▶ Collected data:
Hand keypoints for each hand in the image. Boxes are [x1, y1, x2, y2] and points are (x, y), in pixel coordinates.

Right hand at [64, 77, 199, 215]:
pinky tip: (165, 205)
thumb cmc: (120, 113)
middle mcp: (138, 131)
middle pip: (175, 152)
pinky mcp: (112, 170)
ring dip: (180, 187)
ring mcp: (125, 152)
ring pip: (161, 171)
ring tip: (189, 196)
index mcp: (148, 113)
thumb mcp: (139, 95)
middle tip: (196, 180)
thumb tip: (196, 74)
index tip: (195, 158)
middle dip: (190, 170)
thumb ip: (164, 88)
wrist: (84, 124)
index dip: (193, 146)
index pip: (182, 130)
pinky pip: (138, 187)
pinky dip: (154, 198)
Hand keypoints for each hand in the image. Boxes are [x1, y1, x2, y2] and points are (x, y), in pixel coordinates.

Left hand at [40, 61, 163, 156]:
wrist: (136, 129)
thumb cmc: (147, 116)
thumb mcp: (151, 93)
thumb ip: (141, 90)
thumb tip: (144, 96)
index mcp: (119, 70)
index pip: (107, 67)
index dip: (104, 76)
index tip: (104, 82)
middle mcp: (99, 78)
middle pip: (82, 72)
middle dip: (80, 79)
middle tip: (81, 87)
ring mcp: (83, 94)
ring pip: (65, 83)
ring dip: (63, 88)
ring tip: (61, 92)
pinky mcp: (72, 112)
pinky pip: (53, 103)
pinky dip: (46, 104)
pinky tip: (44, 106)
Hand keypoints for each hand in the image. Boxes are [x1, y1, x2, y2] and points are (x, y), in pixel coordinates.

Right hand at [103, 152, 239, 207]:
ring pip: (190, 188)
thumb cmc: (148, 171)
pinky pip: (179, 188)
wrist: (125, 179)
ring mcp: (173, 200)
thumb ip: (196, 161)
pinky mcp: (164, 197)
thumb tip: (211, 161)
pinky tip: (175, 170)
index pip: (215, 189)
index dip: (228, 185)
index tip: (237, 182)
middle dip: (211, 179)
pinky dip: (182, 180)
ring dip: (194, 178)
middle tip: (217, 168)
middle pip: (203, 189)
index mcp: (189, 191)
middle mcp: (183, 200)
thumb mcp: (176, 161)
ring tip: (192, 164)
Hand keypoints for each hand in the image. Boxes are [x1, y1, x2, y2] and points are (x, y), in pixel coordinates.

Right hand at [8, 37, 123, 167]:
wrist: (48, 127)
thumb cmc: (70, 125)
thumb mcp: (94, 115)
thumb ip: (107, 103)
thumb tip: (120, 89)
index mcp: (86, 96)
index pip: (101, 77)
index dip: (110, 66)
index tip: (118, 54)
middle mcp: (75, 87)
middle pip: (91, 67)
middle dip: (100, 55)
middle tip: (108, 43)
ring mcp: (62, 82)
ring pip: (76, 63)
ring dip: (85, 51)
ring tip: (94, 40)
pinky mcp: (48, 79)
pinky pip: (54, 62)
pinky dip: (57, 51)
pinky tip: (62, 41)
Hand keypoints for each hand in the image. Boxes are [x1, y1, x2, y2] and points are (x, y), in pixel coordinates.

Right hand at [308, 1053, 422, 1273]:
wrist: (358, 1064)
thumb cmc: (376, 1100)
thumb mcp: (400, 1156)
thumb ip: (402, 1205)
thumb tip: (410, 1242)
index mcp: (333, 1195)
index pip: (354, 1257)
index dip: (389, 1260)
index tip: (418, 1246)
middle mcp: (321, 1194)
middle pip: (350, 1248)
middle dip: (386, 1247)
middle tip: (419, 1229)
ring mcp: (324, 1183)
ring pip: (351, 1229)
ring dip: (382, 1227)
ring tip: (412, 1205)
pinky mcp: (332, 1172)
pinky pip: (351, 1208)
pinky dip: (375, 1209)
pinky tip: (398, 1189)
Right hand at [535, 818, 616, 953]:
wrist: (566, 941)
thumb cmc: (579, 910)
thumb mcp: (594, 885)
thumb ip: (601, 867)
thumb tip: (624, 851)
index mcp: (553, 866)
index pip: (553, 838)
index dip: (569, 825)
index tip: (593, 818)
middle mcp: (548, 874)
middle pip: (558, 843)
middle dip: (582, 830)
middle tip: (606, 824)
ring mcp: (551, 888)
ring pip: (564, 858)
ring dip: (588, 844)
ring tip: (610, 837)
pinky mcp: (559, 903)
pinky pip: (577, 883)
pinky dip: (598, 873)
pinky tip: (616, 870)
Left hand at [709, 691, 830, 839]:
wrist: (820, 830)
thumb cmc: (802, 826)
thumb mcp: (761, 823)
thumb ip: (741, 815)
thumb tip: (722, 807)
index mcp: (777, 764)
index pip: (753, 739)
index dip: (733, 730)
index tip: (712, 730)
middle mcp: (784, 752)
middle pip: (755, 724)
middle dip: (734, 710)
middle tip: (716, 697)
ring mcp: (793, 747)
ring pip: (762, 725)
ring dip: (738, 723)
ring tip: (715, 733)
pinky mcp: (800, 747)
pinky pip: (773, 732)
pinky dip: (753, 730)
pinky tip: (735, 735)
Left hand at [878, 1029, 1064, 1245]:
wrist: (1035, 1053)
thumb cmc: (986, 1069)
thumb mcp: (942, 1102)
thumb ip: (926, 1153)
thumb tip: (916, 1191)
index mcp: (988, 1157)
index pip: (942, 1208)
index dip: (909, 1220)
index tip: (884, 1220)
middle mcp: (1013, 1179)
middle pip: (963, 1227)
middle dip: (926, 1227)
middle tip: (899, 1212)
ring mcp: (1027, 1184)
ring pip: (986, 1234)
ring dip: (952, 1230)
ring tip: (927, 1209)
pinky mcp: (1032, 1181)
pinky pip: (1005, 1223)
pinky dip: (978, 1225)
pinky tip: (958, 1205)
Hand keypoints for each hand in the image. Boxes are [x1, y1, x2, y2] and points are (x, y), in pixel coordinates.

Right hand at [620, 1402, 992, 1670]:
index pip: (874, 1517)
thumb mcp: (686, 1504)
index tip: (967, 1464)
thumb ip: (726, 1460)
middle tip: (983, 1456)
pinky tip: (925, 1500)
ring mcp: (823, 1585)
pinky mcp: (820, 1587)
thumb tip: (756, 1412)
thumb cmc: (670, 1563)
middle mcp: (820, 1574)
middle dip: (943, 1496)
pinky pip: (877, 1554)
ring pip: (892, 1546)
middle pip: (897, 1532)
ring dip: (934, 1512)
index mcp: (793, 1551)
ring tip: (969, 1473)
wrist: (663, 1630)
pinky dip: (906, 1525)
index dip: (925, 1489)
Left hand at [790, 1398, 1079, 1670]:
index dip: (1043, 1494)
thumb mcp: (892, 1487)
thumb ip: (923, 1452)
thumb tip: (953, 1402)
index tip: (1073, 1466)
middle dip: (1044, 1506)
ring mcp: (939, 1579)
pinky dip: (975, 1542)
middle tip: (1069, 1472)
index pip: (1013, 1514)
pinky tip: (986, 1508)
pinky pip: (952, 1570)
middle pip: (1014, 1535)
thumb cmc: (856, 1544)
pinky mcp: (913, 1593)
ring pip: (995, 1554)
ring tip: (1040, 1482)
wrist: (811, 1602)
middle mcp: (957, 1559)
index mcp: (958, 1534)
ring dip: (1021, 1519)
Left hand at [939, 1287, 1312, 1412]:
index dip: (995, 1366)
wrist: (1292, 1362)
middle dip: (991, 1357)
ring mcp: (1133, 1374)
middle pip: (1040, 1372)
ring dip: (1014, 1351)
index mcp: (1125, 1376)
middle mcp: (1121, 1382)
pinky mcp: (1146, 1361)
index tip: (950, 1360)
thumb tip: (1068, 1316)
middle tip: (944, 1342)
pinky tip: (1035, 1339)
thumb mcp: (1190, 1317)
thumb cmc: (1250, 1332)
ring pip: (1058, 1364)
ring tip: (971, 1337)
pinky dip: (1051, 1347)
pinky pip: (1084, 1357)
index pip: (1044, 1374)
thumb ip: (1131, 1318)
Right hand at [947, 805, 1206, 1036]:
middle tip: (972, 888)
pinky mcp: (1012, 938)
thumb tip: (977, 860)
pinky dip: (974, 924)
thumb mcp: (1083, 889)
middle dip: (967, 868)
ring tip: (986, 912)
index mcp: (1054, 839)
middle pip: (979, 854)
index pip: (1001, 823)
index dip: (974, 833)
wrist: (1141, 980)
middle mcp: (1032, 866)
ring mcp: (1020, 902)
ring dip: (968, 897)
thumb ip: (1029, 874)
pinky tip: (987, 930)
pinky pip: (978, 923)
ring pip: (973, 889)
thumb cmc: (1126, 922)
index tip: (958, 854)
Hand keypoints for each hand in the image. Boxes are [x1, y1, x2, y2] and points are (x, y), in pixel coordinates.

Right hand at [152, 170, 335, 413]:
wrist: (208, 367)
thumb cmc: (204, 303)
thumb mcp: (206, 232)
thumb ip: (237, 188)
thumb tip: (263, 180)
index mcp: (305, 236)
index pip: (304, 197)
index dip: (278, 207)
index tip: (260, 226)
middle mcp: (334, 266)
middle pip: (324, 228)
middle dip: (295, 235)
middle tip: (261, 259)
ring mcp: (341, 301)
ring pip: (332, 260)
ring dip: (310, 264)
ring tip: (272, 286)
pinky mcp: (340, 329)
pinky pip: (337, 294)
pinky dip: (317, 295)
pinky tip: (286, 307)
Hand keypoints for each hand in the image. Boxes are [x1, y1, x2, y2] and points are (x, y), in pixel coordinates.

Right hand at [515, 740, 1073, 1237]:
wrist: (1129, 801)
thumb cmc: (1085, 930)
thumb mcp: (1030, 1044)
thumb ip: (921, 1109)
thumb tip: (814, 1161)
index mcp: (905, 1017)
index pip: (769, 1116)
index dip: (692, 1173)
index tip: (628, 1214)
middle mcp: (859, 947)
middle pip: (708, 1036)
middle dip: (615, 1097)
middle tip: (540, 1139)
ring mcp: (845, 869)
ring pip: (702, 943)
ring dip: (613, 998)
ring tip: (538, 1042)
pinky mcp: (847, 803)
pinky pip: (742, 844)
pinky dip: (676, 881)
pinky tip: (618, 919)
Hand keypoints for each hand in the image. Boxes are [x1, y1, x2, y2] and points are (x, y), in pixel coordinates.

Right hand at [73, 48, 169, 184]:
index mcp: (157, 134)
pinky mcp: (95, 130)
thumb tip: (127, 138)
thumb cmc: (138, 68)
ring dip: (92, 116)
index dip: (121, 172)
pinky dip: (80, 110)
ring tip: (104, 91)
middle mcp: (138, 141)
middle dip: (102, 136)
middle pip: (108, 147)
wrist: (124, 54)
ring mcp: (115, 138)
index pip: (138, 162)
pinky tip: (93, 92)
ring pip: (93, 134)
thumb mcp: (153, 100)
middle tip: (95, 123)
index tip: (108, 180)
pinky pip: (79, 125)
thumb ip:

▶ Exercise instructions:
Could you restate word for word the lines above from the one containing "pinky dip: (182, 180)" through the one containing "middle mcp: (75, 87)", both included, and nothing else?

▶ Exercise response:
pinky dip: (182, 180)
ring dip: (194, 178)
middle tip: (217, 168)
middle pip: (203, 189)
index mcp: (189, 191)
middle mcp: (183, 200)
thumb mcp: (176, 161)
ring tip: (192, 164)
Hand keypoints for each hand in the image. Boxes are [x1, y1, x2, y2] and points are (x, y), in pixel coordinates.

Right hand at [8, 37, 123, 167]:
wrist: (48, 127)
thumb cmc: (70, 125)
thumb mcp: (94, 115)
thumb ip: (107, 103)
thumb tip: (120, 89)
index mcp: (86, 96)
index pip: (101, 77)
index dip: (110, 66)
index tip: (118, 54)
middle mcp: (75, 87)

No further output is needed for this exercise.